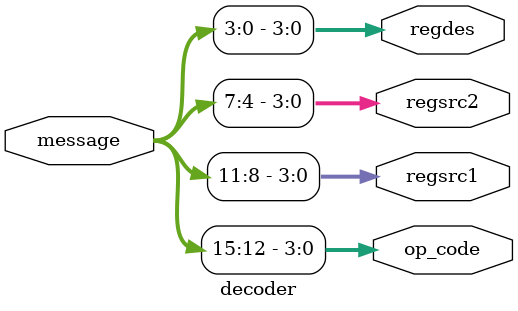
<source format=v>
`default_nettype none

module decoder(
    input [15:0] message,

    output reg [3:0] op_code,
    output reg [3:0] regsrc1, regsrc2, regdes,
);

always @(*) begin 
    op_code  <= message[15:12];
    regsrc1 <= message[11:8];
    regsrc2 <= message[7:4];
    regdes <= message[3:0];
end
endmodule
</source>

• _Exercise prompt_
Please write out every record above exactly, but leave the pictures out.

• _Solution to this problem_
<source format=v>
`default_nettype none

module decoder(
    input [15:0] message,

    output reg [3:0] op_code,
    output reg [3:0] regsrc1, regsrc2, regdes,
);

always @(*) begin 
    op_code  <= message[15:12];
    regsrc1 <= message[11:8];
    regsrc2 <= message[7:4];
    regdes <= message[3:0];
end
endmodule
</source>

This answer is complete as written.